博多水炊き(鶏肉鍋)は有名ですが、焼き鳥の美味しさを知っている人は意外と少ないでしょう。焼き鳥の中でも一番人気で、私が全国に誇れる一品は、「鶏皮焼」です。博多は全国チェーンでない地元焼鳥屋チェーン店が結構あります。余談ですが福岡市は人口当たりでは「うどん屋」が全国一番で多いって知ってましたか?しかもコシのあるしこしこした讃岐系ではなく、適度な長さの丸麵の瑞瑞しい美味しさの稲庭系でもなく、関西系でもありません。端的にいうとやわらか麵です。このうどんが圧倒的人気です。詳しくは次回にするとして「鶏皮焼」です。東京もサラリーマンの憩いの場、唯一のオアシスである駅前の焼鳥屋には葱間・ささみ・レバー・砂肝・もももあります。だけど博多の鶏皮焼は大分違います。ここで博多における最初の「鶏皮焼」遭遇場面を実況します。

得意先の55才食品販売会社のT営業部長を接待という名目で始めて飲み会にいきました。T部長は地元博多で生まれ、育ち、食品の仕事30年。博多の味を知り尽くしてます。当方は転勤赴任3ケ月の博多素人。お店はおまかせしました。そして向かったお店が中洲の海鮮料理でも水炊きでもなく居酒屋などが並ぶ大名(天神駅の近く)にある「権兵衛館」という焼き鳥屋です。お店は混み混みの満席でしたが、通いなれたT部長は店員に挨拶するとお店が常連客用に確保していた「予約席」に案内してくれました。さすがと思いながら、超定番の「とりあえず生2ツ」を注文。冷え冷えのビールを運んできた店員にT部長「鶏皮30本、あとは適当に見繕って」と大胆な注文をしたのです。

「そんなに食べれますか?」私。
T部長「来てみればわかるよ」と不敵な微笑み。

しばらくして「鶏皮」を大皿に綺麗に盛り付けして博多美人店員がもってきました。おっと見た瞬間。強烈なファーストインプレッション。「うまそう!!!」焼き鳥の串に絡み撒きつく鶏皮がぎっしり。しかも黄金色のたれが皮に染み付いているように全体に包みこまれています。

まずは一口ほお張る。一口で1本の串丸ごと食べれます。皮の歯ごたえと弾力感の食感がたまりません。また甘辛のたれが口に広がりいままでの焼鳥皮とはまるで違うおいしさです。ビールと焼酎他どんなお酒にも相性バツグンです。
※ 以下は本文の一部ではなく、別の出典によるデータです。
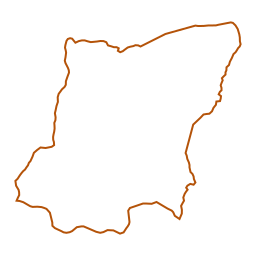 Cândido Mota, São Paulo, Brazil (orthographic projection)
{"feature_id": "56859067B55790387893872", "entity_name": "Cândido Mota", "entity_type": "district", "adm_level": 2, "iso_a3": "BRA", "parent_name": "Brazil", "parent_adm1": "São Paulo", "projection": "orthographic", "projection_center": [-50.425, -22.81], "detail": "fine", "context": "isolated", "style": "outline", "palette": "amber", "viewbox_px": 256, "rotation_deg": 0, "n_neighbors": 0, "source": "geoboundaries", "source_scale": "gbopen_adm2", "svg_char_len": 2416}
<svg xmlns="http://www.w3.org/2000/svg" viewBox="0 0 256 256"><path d="M65.4,45.1L65.0,47.7L65.7,50.3L66.1,52.6L65.5,57.3L64.8,60.7L65.5,63.1L68.0,68.0L68.8,70.3L69.0,72.6L67.5,76.6L65.9,81.2L65.8,84.8L64.6,86.9L61.9,89.4L60.5,91.4L58.7,93.8L57.7,97.2L57.9,101.9L56.5,106.0L55.6,110.4L54.9,113.2L55.6,117.3L55.4,120.2L54.3,122.9L54.5,125.7L54.6,128.6L54.2,131.6L53.5,134.6L53.1,137.0L53.2,139.8L53.9,142.0L54.1,145.1L51.7,146.8L45.6,148.0L40.5,147.5L37.0,150.1L33.9,152.8L32.5,156.7L30.4,161.2L28.9,162.8L28.0,165.3L26.5,167.3L25.0,169.6L23.2,171.1L21.5,173.1L19.8,175.4L17.6,178.8L15.4,180.9L16.1,185.7L18.6,189.9L19.1,192.2L19.2,195.1L17.9,197.7L16.6,200.7L19.6,201.0L23.3,202.2L30.2,206.2L32.6,206.9L37.4,206.7L41.6,207.1L44.6,208.1L46.5,208.9L49.9,212.7L52.3,222.5L52.4,225.8L54.9,228.1L57.2,229.2L61.5,231.2L63.5,232.3L66.4,232.8L69.7,232.2L72.1,231.1L76.8,227.2L81.4,226.4L83.6,226.4L88.3,228.4L96.2,231.8L98.2,232.3L100.2,232.8L103.4,232.1L107.5,230.1L113.4,230.4L120.0,233.6L123.6,232.4L126.4,228.1L127.7,226.4L129.0,224.2L129.5,222.0L128.2,210.7L129.9,208.0L143.1,203.5L145.3,203.5L151.7,203.8L156.5,202.0L167.6,208.6L171.7,210.6L173.2,212.2L174.8,215.8L179.5,219.0L181.8,213.6L181.9,209.8L181.1,205.9L182.5,203.3L184.0,200.7L183.3,197.5L184.7,193.8L186.1,191.6L187.6,189.7L186.2,187.7L187.4,185.7L190.3,183.9L193.6,184.7L195.4,182.5L193.9,179.0L193.6,176.5L192.5,174.0L190.5,172.0L189.5,167.4L189.5,165.0L188.9,162.5L187.3,158.9L186.7,155.6L185.6,153.0L193.2,124.6L200.6,117.6L203.5,114.5L206.4,114.0L209.4,113.7L212.0,111.3L213.5,107.8L215.9,104.8L216.4,101.5L220.0,101.1L220.7,98.6L221.0,96.1L218.7,94.3L219.9,91.8L221.5,90.3L221.5,87.9L220.7,85.3L221.6,82.8L222.7,80.3L221.9,78.2L223.5,76.5L225.5,74.6L225.5,72.3L226.4,70.3L226.5,67.3L229.0,65.0L229.9,61.7L231.9,57.9L233.5,54.1L235.6,52.2L236.9,50.2L238.2,48.0L239.7,46.5L240.6,44.2L239.9,41.3L239.8,37.4L239.3,34.4L238.6,32.0L237.7,29.0L235.5,25.4L232.9,22.9L230.8,22.4L218.3,24.8L215.9,25.4L208.0,25.5L204.0,25.9L200.4,26.0L198.0,26.0L195.4,25.6L165.4,34.0L140.5,46.5L138.2,45.4L135.4,45.2L133.3,46.1L130.3,46.7L127.7,47.5L124.7,49.7L122.8,51.2L120.2,52.2L117.9,50.8L118.7,48.3L116.6,47.2L113.9,47.2L111.2,46.3L108.0,45.4L106.3,42.2L103.5,41.1L100.3,41.0L97.1,41.5L93.2,41.9L90.7,42.1L87.6,41.3L84.7,40.4L81.9,40.4L78.8,41.1L75.4,42.7L73.6,40.5L72.2,38.7L70.1,38.2L67.8,39.0L66.5,40.9L65.4,45.1Z" fill="none" stroke="#b45309" stroke-width="2"/></svg>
お酒を一口、皮焼を一串と繰返すとまらない。結局2人で鶏皮焼は60本となり打ち止めとなりました。

お店の方で一人のお客さんが注文できる串数を制限しているようで。それくらいだれもが美味しいと感じる一品です。博多にはサバやいか長浜らーめん、もつ鍋など食材豊富ですが、是非一度「鶏皮焼」をお試しあれ。